Gabrielle Chanel. Manifeste de mode

octobre 1, 2020

Gabrielle Chanel s’expose du 1er octobre 2020 au 14 mars 2021 au Palais Galliera. A cette occasion, nous nous sommes entretenus avec Véronique Belloir, co-commissaire de l’exposition, et Sandra Courtine, co-scénographe.


Quel est l’angle retenu pour cette première rétrospective Gabrielle Chanel organisée à Paris ? Que signifie pour vous cette idée de « manifeste de mode » qui est le titre de l’exposition ?
Véronique Belloir – Faire le point sur la couturière pour tenter de comprendre ce qu’est ce fameux style Chanel et pourquoi encore aujourd’hui elle est une référence en matière de mode, symbole du chic désinvolte, de l’allure, du style, quelque chose d’indéfinissable mais d’essentiel pour la mode à Paris. 
Manifeste de mode fait référence à deux moments importants où Gabrielle s’inscrit de façon radicale contre la mode de son temps. Tout d’abord dans les années 1910 lorsqu’elle propose une vision nouvelle de l’élégance féminine fondée sur des principes tels que le confort, la simplicité, la liberté de mouvement et le naturel. Le second moment correspond à son retour en 1954 lorsqu’elle propose son tailleur qui est la synthèse des principes qu’elle met en place pendant la première partie de sa carrière.

Vous avez opté pour une partie chronologique, puis thématique. Comment avez-vous pensé le parcours de l’exposition? 
Le parcours à la fois chronologique et thématique s’articule autour de notions caractérisant le travail de Gabrielle Chanel. Certaines de ces notions tels que la simplicité, la jeunesse, le mouvement, sont mentionnées de façon unanime par la presse et ce, dès le début de sa carrière.

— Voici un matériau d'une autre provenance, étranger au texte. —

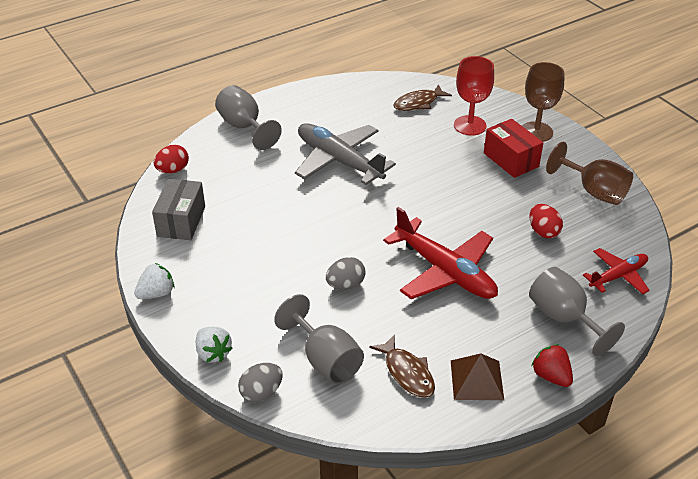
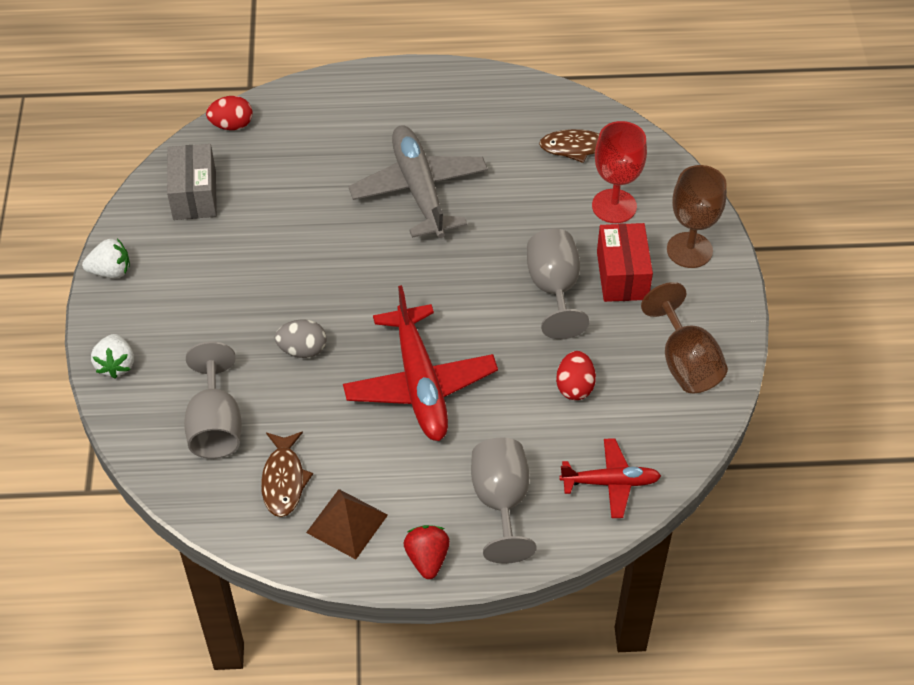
camera: 30 degrees right, 10 degrees up
(181, 221) = (194, 195): grey box -> grey box turned 45 degrees counterclockwise
(244, 127) = (349, 98): grey goblet -> grey goblet (554, 289)
(261, 392) = (129, 430): grey egg -> none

Nous avons aussi tenté de mettre en lumière  la constance de ses positions et combien les créations de Chanel, vêtements, cosmétiques, accessoires, bijoux, forment un tout et participent à l’unité de son style. (Véronique Belloir) 

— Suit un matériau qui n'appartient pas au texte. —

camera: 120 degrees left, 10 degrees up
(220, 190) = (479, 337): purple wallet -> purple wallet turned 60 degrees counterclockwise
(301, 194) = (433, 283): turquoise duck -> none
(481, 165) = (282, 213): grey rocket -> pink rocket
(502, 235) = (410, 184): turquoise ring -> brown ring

Et sa scénographie avec Sandra Courtine et Dominique Brard?  
Sandra Courtine – Pour la scénographie de l’exposition, nous avons voulu explorer le goût de la mise en scène de Gabrielle Chanel en réinterprétant ou amplifiant certains codes Chanel comme les paravents et les issues dissimulées de l’appartement Rue Cambon, le goût des triptyques, la ligne acérée, les fragments de miroirs, la laque profondément noire… Tous ces éléments sont déclinés au fil de l’expo, détournés, remodelés, adaptés de façon différente dans chaque salle. 
L’exposition est portée par la double intention de retracer sur deux niveaux le style créé par Gabrielle Chanel, et de révéler au public les nouvelles salles d’exposition du rez-de-jardin du Musée. 
La scénographie s’autorise alors à dissimuler les décors du rez-de-chaussée habituellement très présents, pour mieux faire découvrir les salles voûtées du rez-de-jardin. 
Pour la présentation des œuvres, nous avons travaillé à les rendre uniques soit par l’unicité soit par la multiplicité. 
Par exemple, nous avons mis en majesté le premier flacon No 5 dans une salle et la broche comète dans une autre. Ces deux salles se répondent esthétiquement et spatialement. 
La multiplicité peut aussi rendre l’objet unique comme dans la Galerie des Tailleurs ou avec la longue table des bijoux. 
Dans d’autres salles, nous avons joué avec la symétrie de l’architecture et la radicalité de la scenographie pour créer de la féerie comme dans la salle finale inspirée de l’année dernière à Marienbad. 
Par des portraits projetés, la présence continue de la créatrice ponctue le parcours tout en confirmant la personnification de son style. Nous évoquons les choix toujours incisifs de Gabrielle Chanel par la radicalité d’une scénographie rectiligne, affûtée et précise contenue dans un écrin tour à tour ivoire ou noir. 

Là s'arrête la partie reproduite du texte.